+++ AVAILABLE DATA
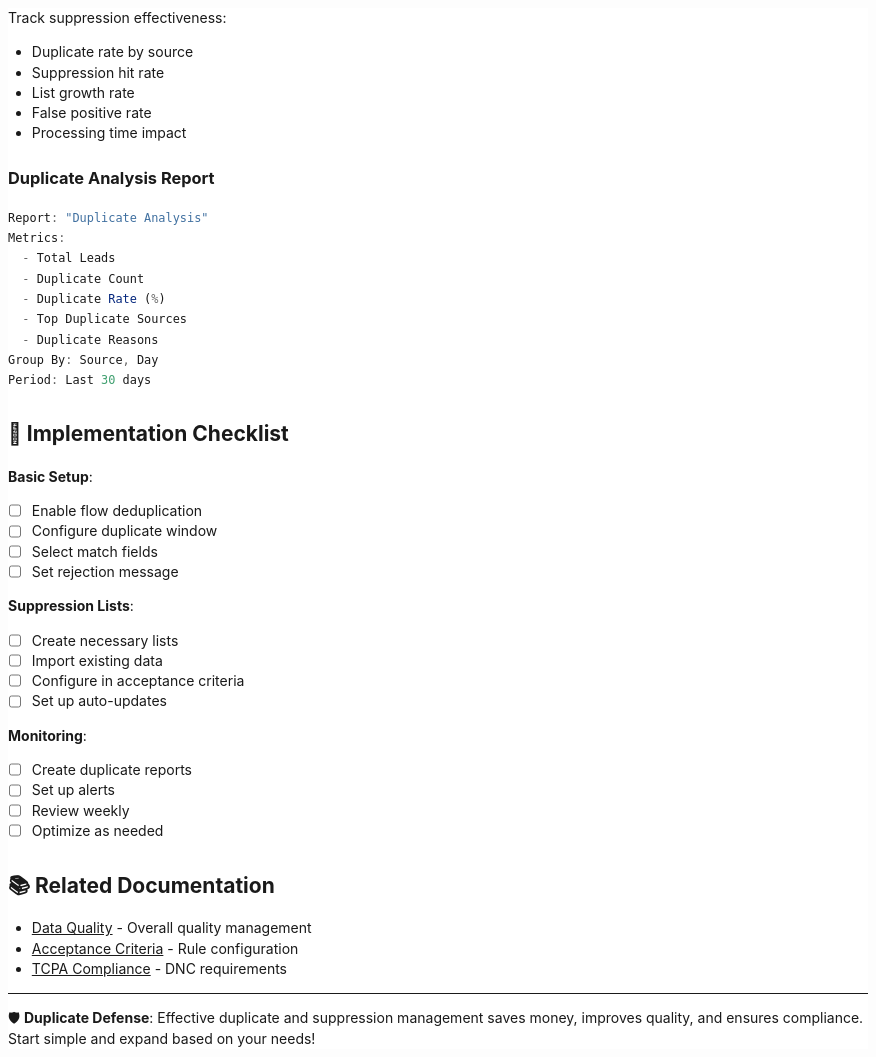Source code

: Track suppression effectiveness:
- Duplicate rate by source
- Suppression hit rate
- List growth rate
- False positive rate
- Processing time impact

### Duplicate Analysis Report

```javascript
Report: "Duplicate Analysis"
Metrics:
  - Total Leads
  - Duplicate Count
  - Duplicate Rate (%)
  - Top Duplicate Sources
  - Duplicate Reasons
Group By: Source, Day
Period: Last 30 days
```

## 🎯 Implementation Checklist

**Basic Setup**:
- [ ] Enable flow deduplication
- [ ] Configure duplicate window
- [ ] Select match fields
- [ ] Set rejection message

**Suppression Lists**:
- [ ] Create necessary lists
- [ ] Import existing data
- [ ] Configure in acceptance criteria
- [ ] Set up auto-updates

**Monitoring**:
- [ ] Create duplicate reports
- [ ] Set up alerts
- [ ] Review weekly
- [ ] Optimize as needed

## 📚 Related Documentation

- [Data Quality](./data-quality.md) - Overall quality management
- [Acceptance Criteria](../flow-management/acceptance-criteria.md) - Rule configuration
- [TCPA Compliance](../compliance/tcpa-compliance.md) - DNC requirements

---

🛡️ **Duplicate Defense**: Effective duplicate and suppression management saves money, improves quality, and ensures compliance. Start simple and expand based on your needs!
++++++
WORK TASK =
Everything from the line with "### Duplicate Analysis Report" to the end of the listing above is to be set down exactly, both ends included.

ANSWER SPACE =
### Duplicate Analysis Report

```javascript
Report: "Duplicate Analysis"
Metrics:
  - Total Leads
  - Duplicate Count
  - Duplicate Rate (%)
  - Top Duplicate Sources
  - Duplicate Reasons
Group By: Source, Day
Period: Last 30 days
```

## 🎯 Implementation Checklist

**Basic Setup**:
- [ ] Enable flow deduplication
- [ ] Configure duplicate window
- [ ] Select match fields
- [ ] Set rejection message

**Suppression Lists**:
- [ ] Create necessary lists
- [ ] Import existing data
- [ ] Configure in acceptance criteria
- [ ] Set up auto-updates

**Monitoring**:
- [ ] Create duplicate reports
- [ ] Set up alerts
- [ ] Review weekly
- [ ] Optimize as needed

## 📚 Related Documentation

- [Data Quality](./data-quality.md) - Overall quality management
- [Acceptance Criteria](../flow-management/acceptance-criteria.md) - Rule configuration
- [TCPA Compliance](../compliance/tcpa-compliance.md) - DNC requirements

---

🛡️ **Duplicate Defense**: Effective duplicate and suppression management saves money, improves quality, and ensures compliance. Start simple and expand based on your needs!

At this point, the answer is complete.